An Incomparable Inertia: Skopje to Saloniki by Rail
Text and photographs by Christopher Deliso
Meanwhile, the cleverer young guys have already jumped down into the gravel and skipped across the worn steel rails, ripping open the opposite door like a ripe orange and bounding up the narrow stair first.
So you stand in the corner of the entranceway, with somebody else’s luggage piled up besides you, and gaze out the window at the melancholy concrete of Platform 4, with its disappearing stairs and benches and satisfied policemen and orange soda and snacks for sale.
By the time the train arrives in Skopje it has already swept up many stories in its wake. And, with great triumph, it has also negated others. Its very arrival means that this time there was no strike or technical failure or bomb placed on the track in the wilds of the Albanian north. The positive stories include transnational heartbreaks in waiting, family reunions rewarded with blocks of cheese or fiery rakija. There are the elderly without a car and the young without a care. In summer, there is the happy chatter of Belgrade students bound for vacation in Greece. In winter too there are pretzels and Coke and chocolate passed around, but the smoke lingers in lazy circles longer then, because the frosty windows are kept closed. This bothers no one save the odd lost American who is already launching indignations about the rough-handed border police and is vowing to never come back to Macedonia once he can escape it for good and all.

Very few have come all the way from Ljubljana, where the lumbering Yugoslav-era train originates two times a day, every day of the year. The trip might last less than twenty-four hours, but in reality it is a million years from smug Balkan émigré Slovenia, perched on the doorstep of Central Europe, to the humble (yet happy) Macedonia, in the heart of the Balkans.
Having left Slovenia and Croatia behind, the train must also have crossed the length of Serbia, with stops in every hamlet of crumbling houses and smoke curling up from the rooftops. This is the part that really kills travellers. The wiser ones (there are inevitably only a few; it is always dearer to display wisdom) have already occupied the more expensive sleeper cars. They are left alone. The others just darken the cabin and close the grimy curtains and brace the sliding door in an attempt to keep out the Skopje rabble.
The cars must be at least thirty-five years old. When the clock face of the Skopje train station froze at the moment of the 1963 earthquake, they were no doubt top-of-the-line. But that was another time and another station across the town, where the clock is still frozen above what is now the city museum. The taxi men who prey on ignorant villagers and foreigners have their own dreams and they know as well as anyone the difference between the old and new train stations, as they are still known; at the former you might find old pictures of new train cars, while at the new station you will just find old train cars.
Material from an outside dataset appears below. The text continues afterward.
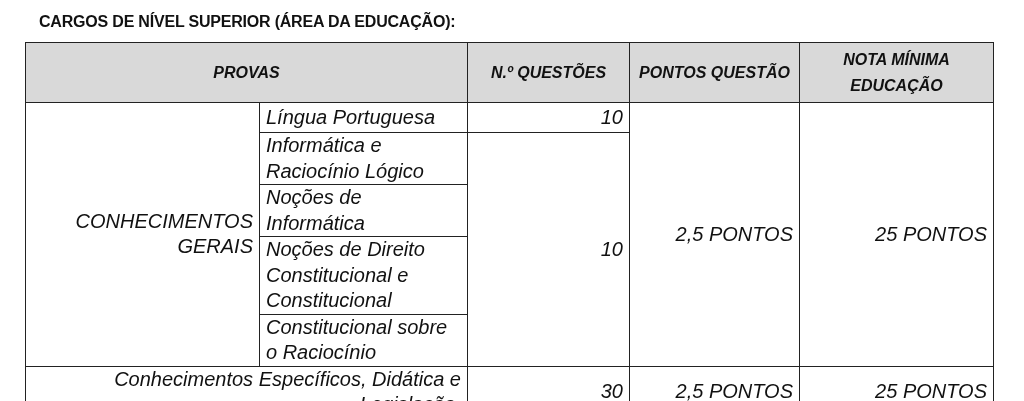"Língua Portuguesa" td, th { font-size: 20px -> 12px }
But now it is loaded up and the blue-coated old man on the platform has waved his hand and with a warning whistle you’re off. But still you can’t see inside the cabins. There is only the dirt beaten into the parchment-coloured floor sometimes visible, the narrow hall thronged with standing people, the cardboard boxes and black trash bags and nylon sacks brimming with forgettable items stacked high and their ostensible minders cracking cans of beer and carrying on amongst themselves.
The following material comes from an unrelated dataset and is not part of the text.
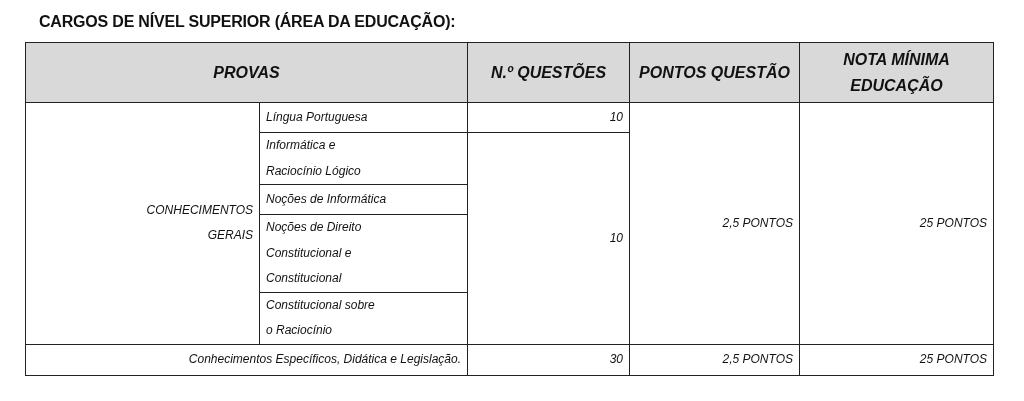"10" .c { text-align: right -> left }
Most of the people usually get off at Veles, some 45 minutes later, and then you can sit. But first there is the conductor. He pushes through the throng, displaying a heavy shop-worn coat attesting to former authority, with a beaten leather bag slung across the shoulder and over the chest, little ticket-book and change in hand, and then it’s dobre vecer… billet?
At this point the occasional gypsies, but not only them, will try to negotiate free or discounted passage, especially if the train is so full and you are in the last car and Veles is practically a fait accompli. But it’s debatable whether one’s chances of success at mild corruption are better when the train is full or when it is empty. When the train is full and there are many people and also the train is classed medjunarodna (international), it seems more unlikely that the trainman will have any sympathy for pocketing a few multicolored ten-denar notes in exchange for not giving you a ticket. That’s something more likely on the meditative 10:35 PM Kumanovo-Skopje local which not many take - and then, only if he likes you.
If you are not from Macedonia and you are going to Thessaloniki then you have already bought the long white stapled ticket with blue letters and the destinations scrawled across the inside of it by one of the ladies behind the glass downstairs. But this is a mistake. It is a better idea, because you will save enough euros to buy a beer or a phone card upon arriving in Thessaloniki, to buy a ticket to Gevgelija, the last town on Macedonia’s southern border. Then you can just stay on board as the train silently crosses the border and buy another ticket, a tiny cardstock chip with the price still inscribed in drachmas, at the border crossing. But that is not for a few hours and you don’t need to worry about that now. Still, it is better not to forget to do so, because the price for buying on the train (the Greeks always think you are trying to trick them) is steep.

So to make sure you’ll remember, you can write the word ticket in whatever language you wish on the back of your hand with a pen someone lends you. And don’t forget to be nice to them, because you will need the pen back when filling out the white card for the policemen at the border. But again we are getting ahead of ourselves.